The $4 million raise is modest by current AI funding standards — barely a rounding error compared to the multi-billion-dollar rounds going to foundation model companies. But seed rounds aren’t about scale. They’re about proving a thesis. Craft Ventures, which led the round, has a track record of early bets on developer and productivity tools; partner David Sacks has been vocal about his conviction that AI agents represent the next major software distribution wave.
And the angel investor list speaks volumes. Nat Friedman, who ran GitHub during the launch of Copilot, understands better than most how AI tools get adopted by technical and non-technical users. Aravind Srinivas has built Perplexity into one of the most-used AI products by obsessing over interface simplicity. Their participation suggests Poke’s approach resonates with people who’ve actually shipped AI products at scale.
The timing matters, too. Enterprise interest in AI agents surged through late 2025 and into 2026, but so did disillusionment with overpromised autonomous capabilities. A February 2026 survey by Gartner found that while 78% of enterprise technology leaders planned to deploy AI agents within 12 months, only 14% had successfully moved a pilot project into production.
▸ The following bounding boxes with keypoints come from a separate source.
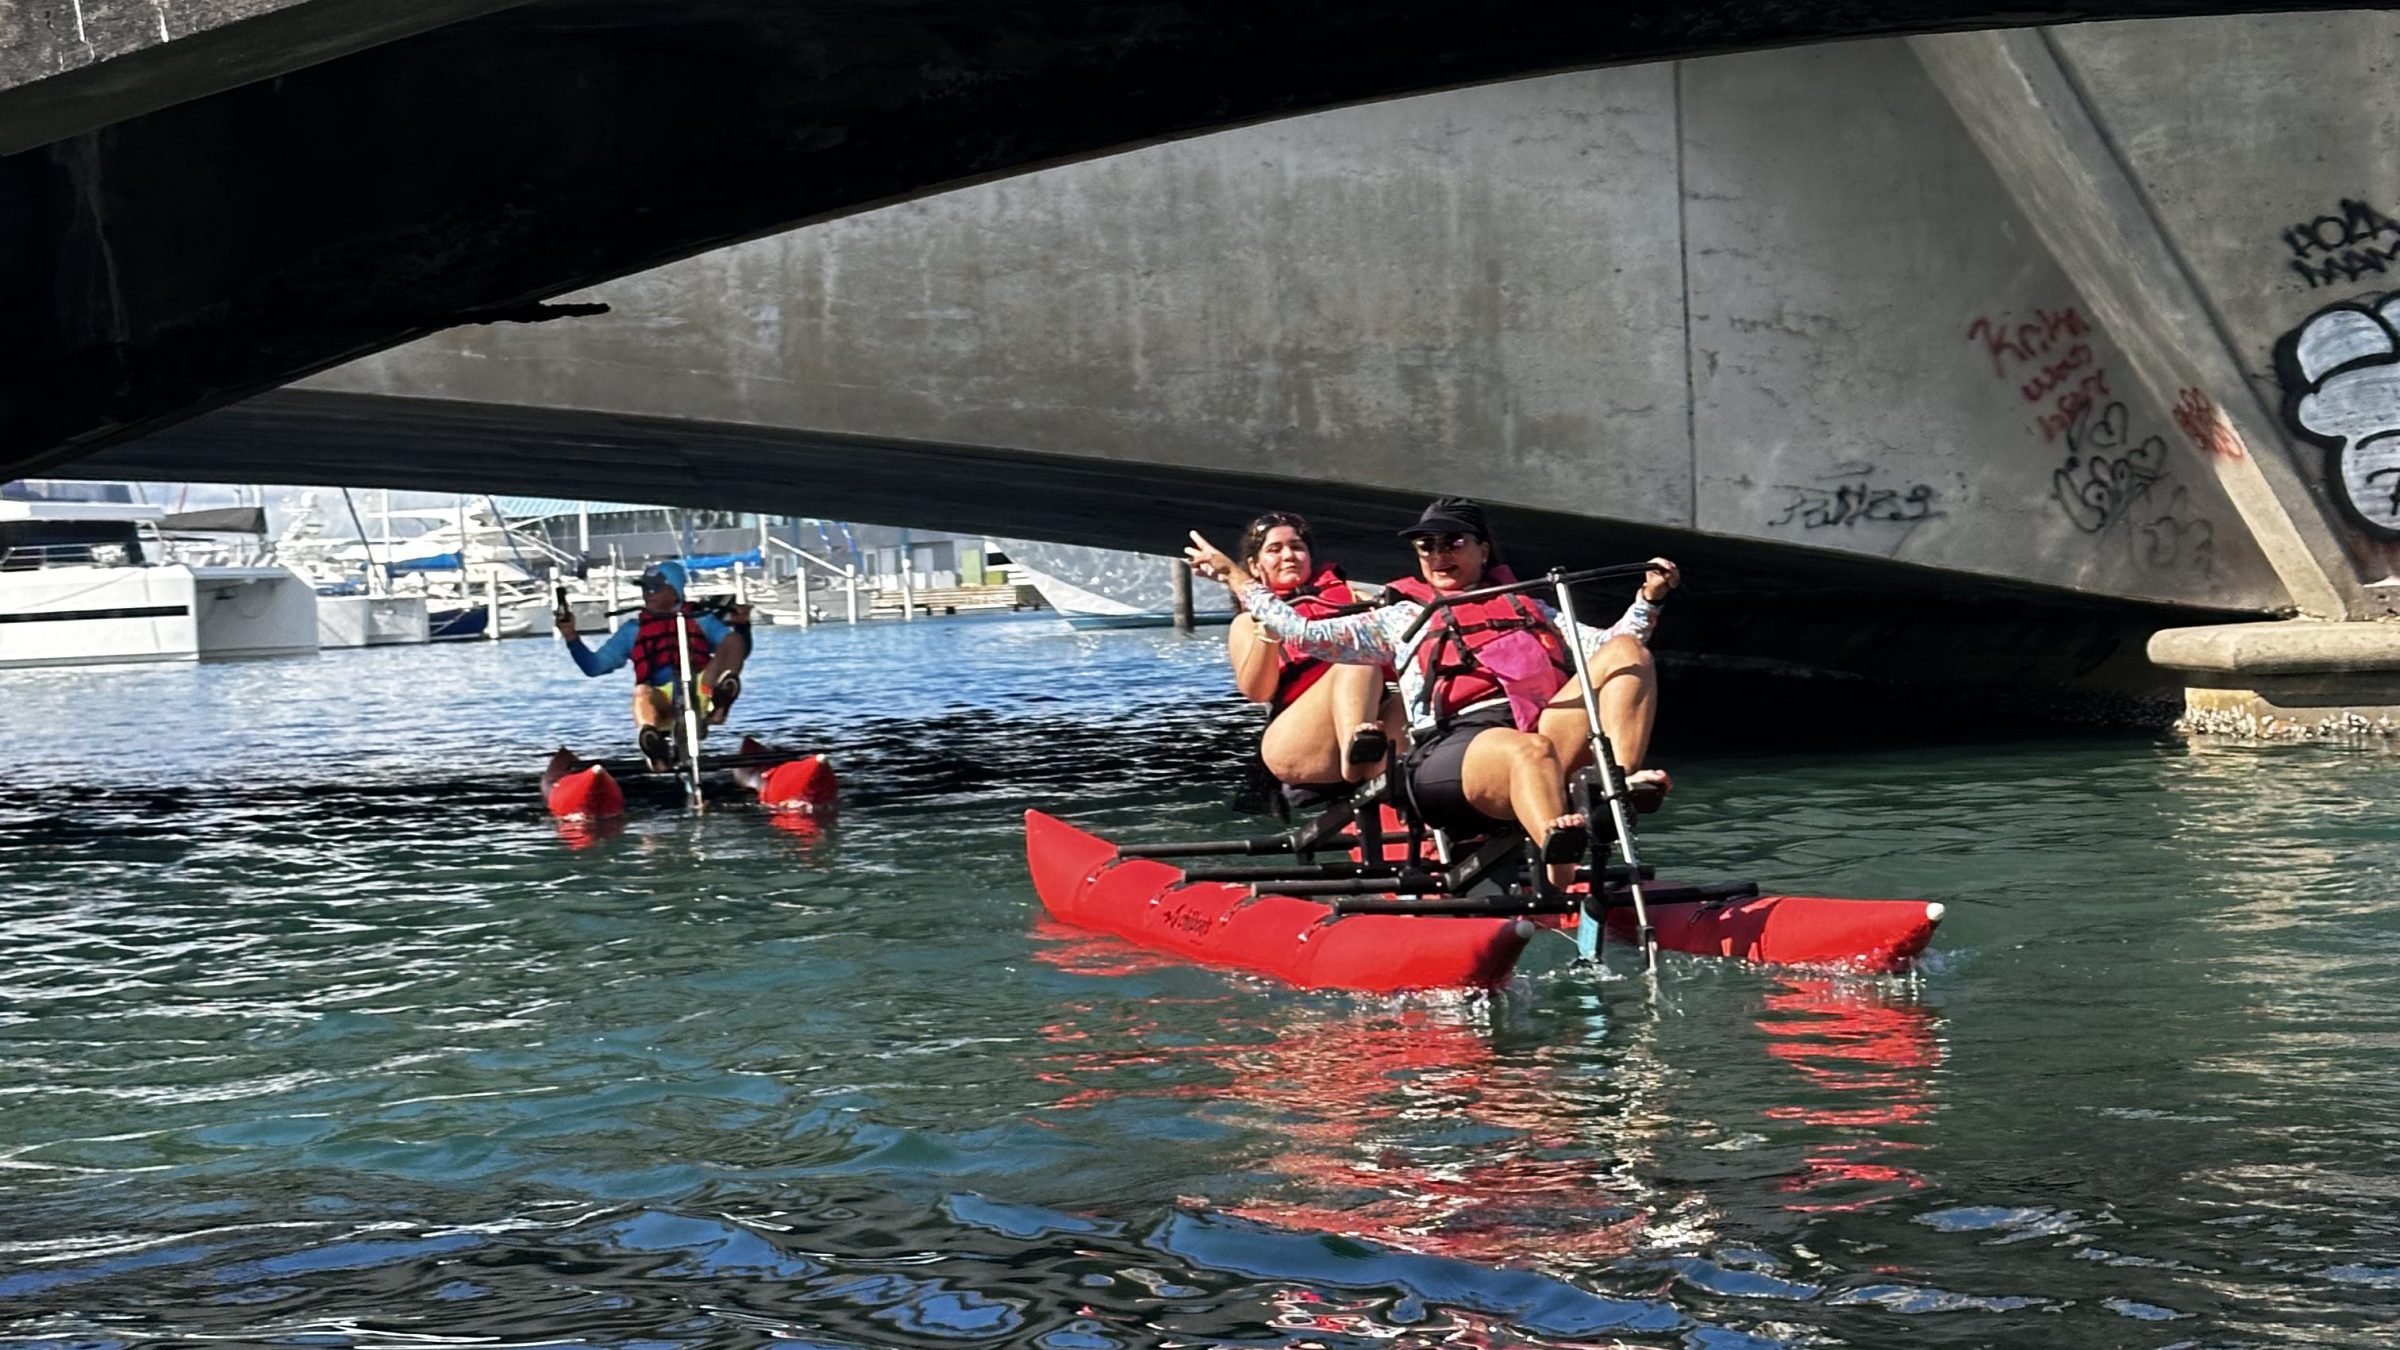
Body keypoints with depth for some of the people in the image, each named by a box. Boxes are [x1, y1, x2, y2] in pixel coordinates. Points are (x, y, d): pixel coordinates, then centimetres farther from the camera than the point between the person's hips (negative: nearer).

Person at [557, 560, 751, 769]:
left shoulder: (701, 620, 24)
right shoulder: (633, 630, 25)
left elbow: (738, 651, 15)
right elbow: (594, 666, 21)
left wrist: (742, 624, -6)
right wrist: (571, 637, 5)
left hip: (701, 691, 0)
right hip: (662, 701, 0)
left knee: (733, 640, -19)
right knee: (642, 692, -36)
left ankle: (720, 701, -50)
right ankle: (650, 739, -70)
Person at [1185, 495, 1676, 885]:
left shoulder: (1527, 610, 35)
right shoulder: (1403, 621, 28)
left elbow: (1604, 644, 29)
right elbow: (1303, 634, 21)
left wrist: (1648, 600, 15)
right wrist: (1235, 577, 21)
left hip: (1541, 726, 4)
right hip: (1455, 745, -4)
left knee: (1627, 652, -14)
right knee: (1529, 752, -40)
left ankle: (1626, 781, -37)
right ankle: (1561, 888, -68)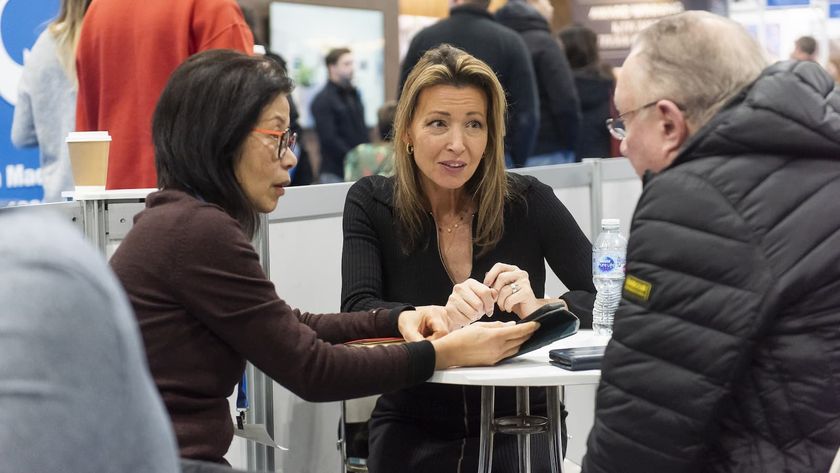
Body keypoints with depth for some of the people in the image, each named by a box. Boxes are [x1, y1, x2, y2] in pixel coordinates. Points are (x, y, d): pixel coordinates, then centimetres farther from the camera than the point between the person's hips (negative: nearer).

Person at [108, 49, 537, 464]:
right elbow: (311, 369, -14)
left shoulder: (179, 217, 11)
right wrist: (448, 352, -8)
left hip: (180, 453, 9)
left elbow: (287, 328, 20)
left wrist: (396, 319, 9)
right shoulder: (198, 232, -18)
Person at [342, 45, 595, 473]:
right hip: (414, 426, 0)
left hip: (518, 424, 0)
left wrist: (539, 307, -25)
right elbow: (357, 311, -13)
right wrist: (440, 317, -31)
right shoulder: (371, 203, -3)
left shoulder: (528, 201, -4)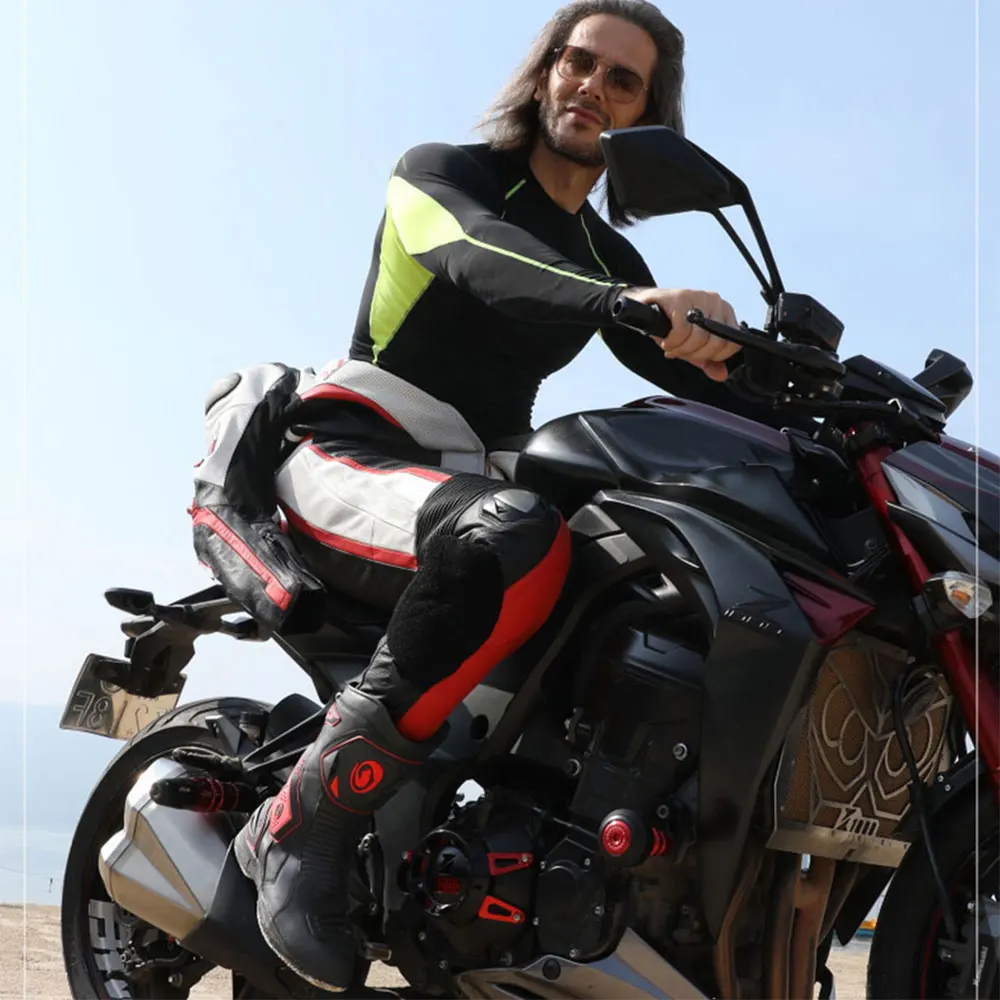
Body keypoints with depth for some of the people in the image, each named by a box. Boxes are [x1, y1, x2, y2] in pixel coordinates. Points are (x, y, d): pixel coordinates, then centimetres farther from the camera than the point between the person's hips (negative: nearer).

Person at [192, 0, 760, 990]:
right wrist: (633, 302, -43)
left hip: (472, 483, 7)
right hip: (345, 451, -6)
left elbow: (704, 371, 11)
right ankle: (306, 824, -33)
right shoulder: (439, 172, 1)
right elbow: (482, 258, -23)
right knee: (516, 541, -39)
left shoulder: (609, 258, 19)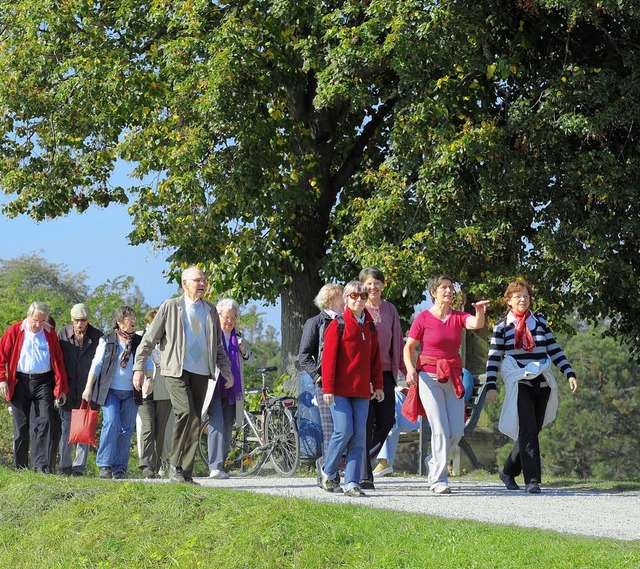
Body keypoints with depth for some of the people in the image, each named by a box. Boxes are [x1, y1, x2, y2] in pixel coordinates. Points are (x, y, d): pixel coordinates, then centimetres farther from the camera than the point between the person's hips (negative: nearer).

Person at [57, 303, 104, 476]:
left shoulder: (97, 337, 0)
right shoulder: (62, 333, 2)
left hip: (88, 391, -1)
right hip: (67, 389, 1)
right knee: (66, 428, 4)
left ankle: (79, 467, 6)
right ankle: (65, 466, 15)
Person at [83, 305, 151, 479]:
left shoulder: (139, 343, 11)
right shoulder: (107, 342, 4)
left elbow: (147, 363, 10)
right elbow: (96, 365, 3)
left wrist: (149, 379, -9)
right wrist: (88, 388, -1)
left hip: (131, 393, 3)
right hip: (110, 391, -3)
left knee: (126, 430, 0)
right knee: (111, 423, -18)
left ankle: (120, 468, 7)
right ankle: (105, 465, -14)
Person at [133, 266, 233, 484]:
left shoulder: (210, 310, 17)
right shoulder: (170, 307, 5)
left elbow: (219, 346, 24)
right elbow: (149, 340, 4)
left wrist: (227, 371, 14)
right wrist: (139, 367, -3)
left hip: (201, 372, 5)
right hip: (176, 370, -5)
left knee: (195, 421, 0)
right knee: (185, 411, -23)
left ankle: (186, 472, 5)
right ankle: (175, 464, -12)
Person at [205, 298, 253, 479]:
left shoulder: (237, 337, 17)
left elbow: (250, 358, 26)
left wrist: (244, 351, 4)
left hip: (231, 390, 5)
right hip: (213, 388, -5)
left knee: (227, 428, 6)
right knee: (217, 424, -17)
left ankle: (221, 466, 12)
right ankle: (215, 467, -23)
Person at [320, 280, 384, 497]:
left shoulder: (370, 327, 14)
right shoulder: (337, 325, -2)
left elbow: (375, 358, 19)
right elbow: (329, 357, -6)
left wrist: (378, 385, 14)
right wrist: (327, 388, -11)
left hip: (361, 390, 5)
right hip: (340, 389, -5)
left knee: (359, 436, -1)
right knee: (344, 431, -12)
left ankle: (352, 483, 1)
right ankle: (327, 472, 10)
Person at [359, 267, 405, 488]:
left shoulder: (390, 310, 13)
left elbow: (398, 341, 18)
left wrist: (406, 369, 15)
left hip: (385, 372, 4)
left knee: (387, 420, -1)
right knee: (366, 422, -7)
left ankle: (363, 457, 22)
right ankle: (364, 474, -1)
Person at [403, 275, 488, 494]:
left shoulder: (458, 317, 6)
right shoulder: (423, 318, -2)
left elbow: (477, 324, -14)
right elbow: (408, 347, 1)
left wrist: (480, 312, -36)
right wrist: (410, 369, -16)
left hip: (453, 378, 4)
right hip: (429, 376, -4)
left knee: (457, 430, 1)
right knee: (440, 429, -9)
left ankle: (435, 461, 28)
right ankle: (438, 480, -1)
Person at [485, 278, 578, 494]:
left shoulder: (540, 322, 13)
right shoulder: (502, 326, 4)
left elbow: (555, 351, 14)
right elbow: (493, 358, 2)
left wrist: (570, 374, 4)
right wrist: (491, 386, -7)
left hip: (542, 384, 4)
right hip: (519, 385, -4)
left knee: (532, 432, 8)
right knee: (527, 431, -15)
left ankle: (508, 471, 26)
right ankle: (532, 480, -15)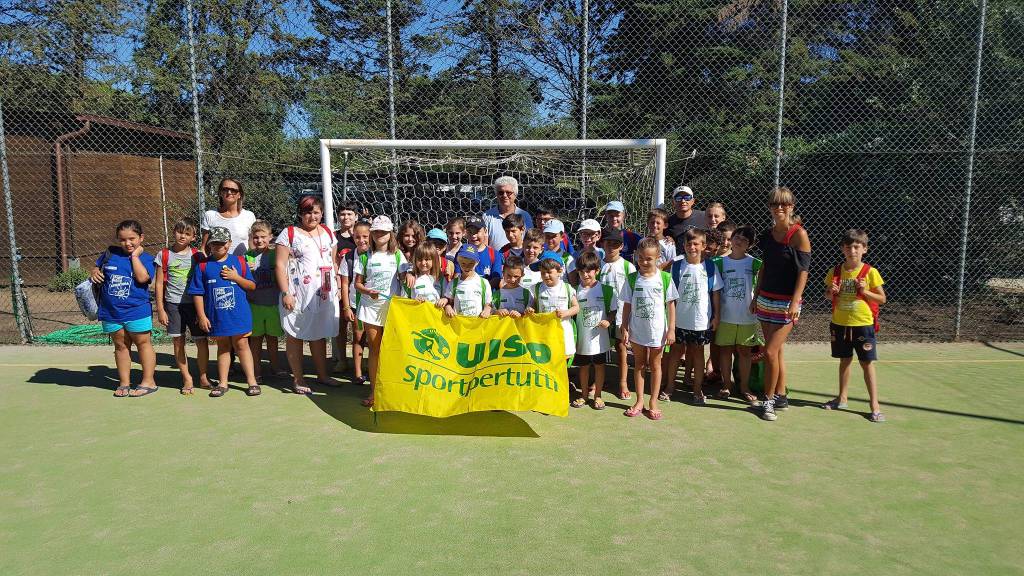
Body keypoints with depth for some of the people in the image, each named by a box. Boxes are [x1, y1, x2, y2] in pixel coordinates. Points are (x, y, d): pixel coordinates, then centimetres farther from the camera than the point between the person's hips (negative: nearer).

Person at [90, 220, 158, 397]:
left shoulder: (145, 258, -5)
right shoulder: (110, 253, 5)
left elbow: (142, 278, -21)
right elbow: (96, 268, 20)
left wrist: (135, 256, -15)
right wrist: (94, 273, -3)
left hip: (137, 310, -4)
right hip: (111, 311, 4)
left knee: (143, 343, 5)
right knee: (120, 346, 14)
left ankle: (148, 381, 13)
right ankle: (124, 383, 24)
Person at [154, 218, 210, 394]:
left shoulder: (196, 255, 4)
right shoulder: (164, 255, 3)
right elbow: (159, 284, 4)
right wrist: (160, 309, 0)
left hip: (195, 303, 0)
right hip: (173, 304, 0)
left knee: (202, 341, 0)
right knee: (178, 342, 3)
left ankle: (203, 377, 15)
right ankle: (187, 379, 13)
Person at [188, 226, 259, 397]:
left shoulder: (239, 261, 1)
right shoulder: (203, 266, 0)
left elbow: (252, 286, 4)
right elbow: (197, 293, 0)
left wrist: (236, 277, -13)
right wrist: (202, 316, -4)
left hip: (239, 314, -1)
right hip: (216, 316, 1)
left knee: (241, 345, 4)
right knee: (223, 347, 13)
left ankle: (251, 381, 10)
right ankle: (222, 383, 23)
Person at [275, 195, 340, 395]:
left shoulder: (328, 233, 12)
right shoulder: (289, 233, -4)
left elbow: (334, 262, 17)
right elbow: (280, 265, -8)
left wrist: (337, 287, 10)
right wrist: (285, 293, -15)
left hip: (323, 294, 5)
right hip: (298, 294, -5)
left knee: (319, 334, 14)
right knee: (295, 335, 2)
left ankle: (322, 374, 25)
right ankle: (297, 379, 11)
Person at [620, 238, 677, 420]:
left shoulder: (665, 278, -7)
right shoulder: (632, 279, -3)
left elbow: (670, 304, -3)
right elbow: (627, 305, 1)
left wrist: (671, 329, -5)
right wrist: (624, 328, -1)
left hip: (658, 330, -1)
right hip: (637, 330, 2)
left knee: (655, 365, 10)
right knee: (639, 365, 13)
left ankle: (653, 402, 21)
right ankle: (639, 401, 24)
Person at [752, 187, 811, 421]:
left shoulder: (799, 234, -10)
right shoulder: (768, 233, 8)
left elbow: (803, 271, -12)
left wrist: (795, 302, -18)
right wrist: (756, 296, 14)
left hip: (787, 302, -6)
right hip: (765, 299, 6)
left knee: (770, 352, -9)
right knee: (776, 351, 12)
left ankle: (769, 399, 5)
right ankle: (780, 397, 23)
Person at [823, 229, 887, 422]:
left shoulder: (870, 272, -7)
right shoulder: (835, 272, 1)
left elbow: (882, 299, -3)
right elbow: (828, 296, 12)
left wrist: (865, 291, -19)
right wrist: (831, 292, -10)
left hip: (863, 325, -3)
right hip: (840, 324, 3)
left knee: (867, 364, 0)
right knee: (845, 361, 16)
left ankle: (875, 405, 7)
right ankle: (842, 398, 28)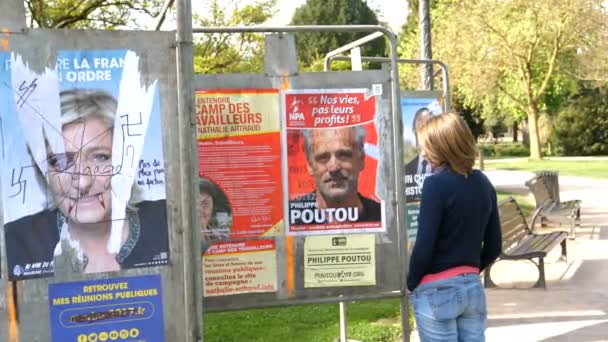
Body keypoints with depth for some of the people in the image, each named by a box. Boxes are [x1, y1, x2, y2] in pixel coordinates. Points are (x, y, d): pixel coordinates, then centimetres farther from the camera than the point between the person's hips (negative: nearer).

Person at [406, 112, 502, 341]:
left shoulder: (436, 184, -15)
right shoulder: (483, 182, 6)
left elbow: (424, 246, -17)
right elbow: (494, 247, 10)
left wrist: (412, 283, -2)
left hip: (437, 291, -6)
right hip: (473, 288, 6)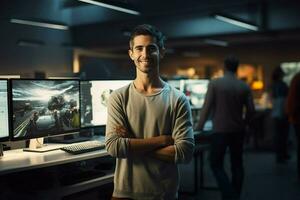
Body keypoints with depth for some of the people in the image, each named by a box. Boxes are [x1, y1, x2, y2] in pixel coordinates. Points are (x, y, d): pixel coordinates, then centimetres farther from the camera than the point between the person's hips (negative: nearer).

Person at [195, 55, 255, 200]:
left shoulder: (214, 83, -8)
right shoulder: (244, 86, 1)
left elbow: (207, 107, -10)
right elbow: (251, 110, 2)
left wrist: (199, 127, -1)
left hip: (220, 130, -4)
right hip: (238, 131, 4)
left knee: (216, 164, 5)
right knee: (237, 164, 15)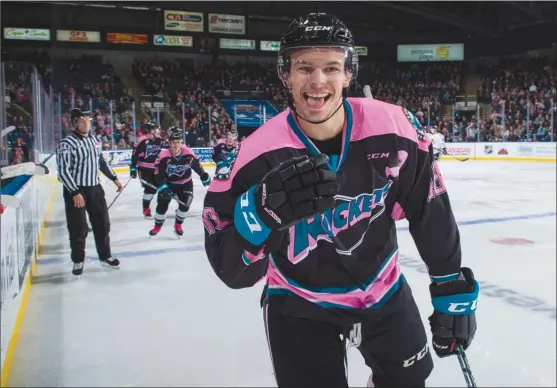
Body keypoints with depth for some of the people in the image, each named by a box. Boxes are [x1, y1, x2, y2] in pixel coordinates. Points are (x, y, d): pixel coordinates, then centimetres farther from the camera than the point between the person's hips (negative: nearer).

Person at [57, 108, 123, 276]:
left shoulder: (94, 140, 7)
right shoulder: (66, 143, -16)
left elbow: (101, 161, 20)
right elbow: (63, 172, -19)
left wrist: (114, 178, 18)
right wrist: (75, 193, -24)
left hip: (95, 188, 7)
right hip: (75, 190, -7)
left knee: (102, 223, 13)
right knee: (78, 228, 1)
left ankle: (105, 256, 28)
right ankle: (78, 261, 19)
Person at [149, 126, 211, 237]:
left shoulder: (188, 153, -20)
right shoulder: (163, 156, -26)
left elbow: (196, 165, -1)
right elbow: (158, 174, -21)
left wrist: (204, 176, 8)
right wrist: (162, 187, -30)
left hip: (185, 183, 1)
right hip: (169, 183, -1)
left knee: (185, 204, -8)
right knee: (162, 204, -1)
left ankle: (178, 224, 16)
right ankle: (157, 226, 23)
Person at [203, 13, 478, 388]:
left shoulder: (394, 129, -19)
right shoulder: (259, 154, -24)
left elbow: (432, 213, -6)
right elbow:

The most commonly cited barriers were not technical limitations of the AI models themselves but rather integration complexity, lack of user trust, and difficulty training non-technical employees to use agent-building tools effectively.
Poke is positioning itself as the answer to that last barrier. If agents are going to become ubiquitous — embedded in every business process from procurement to customer onboarding to internal HR requests — the tools for creating and managing them need to meet users where they are. And where most users are, every single day, is inside a messaging interface.
There’s a philosophical dimension here worth noting. The dominant metaphor for AI agents over the past two years has been the employee — an autonomous digital worker who receives instructions, executes tasks, and reports back. This metaphor implies hierarchy and delegation. Poke’s group-chat model implies something different: collaboration. The AI agent isn’t below you in an org chart. It’s beside you in a conversation. That’s a subtle shift, but it changes how users relate to the technology. Delegation requires trust and clear instructions upfront. Conversation allows for iteration, correction, and back-and-forth refinement in real time.
Whether this distinction matters to buyers and users outside of San Francisco remains to be seen. Most business software purchases are driven by concrete ROI calculations, not interface philosophy. Poke will ultimately need to demonstrate that its chat-based agents can reliably complete tasks that save people real time and money — and that the simplicity of the interface doesn’t come at the cost of capability.
For now, the product is in early access. The company hasn’t disclosed user numbers or revenue figures, which is unsurprising for a two-person team that just closed its seed round. The next twelve months will be telling. Can Poke attract enough early users to build momentum? Can it handle the inevitable feature requests that push against the constraints of a chat-only interface? Can it build integrations with the enterprise tools that business users actually rely on?
Big questions for a small company. But sometimes the smallest ideas — make it work like texting — turn out to be the biggest ones.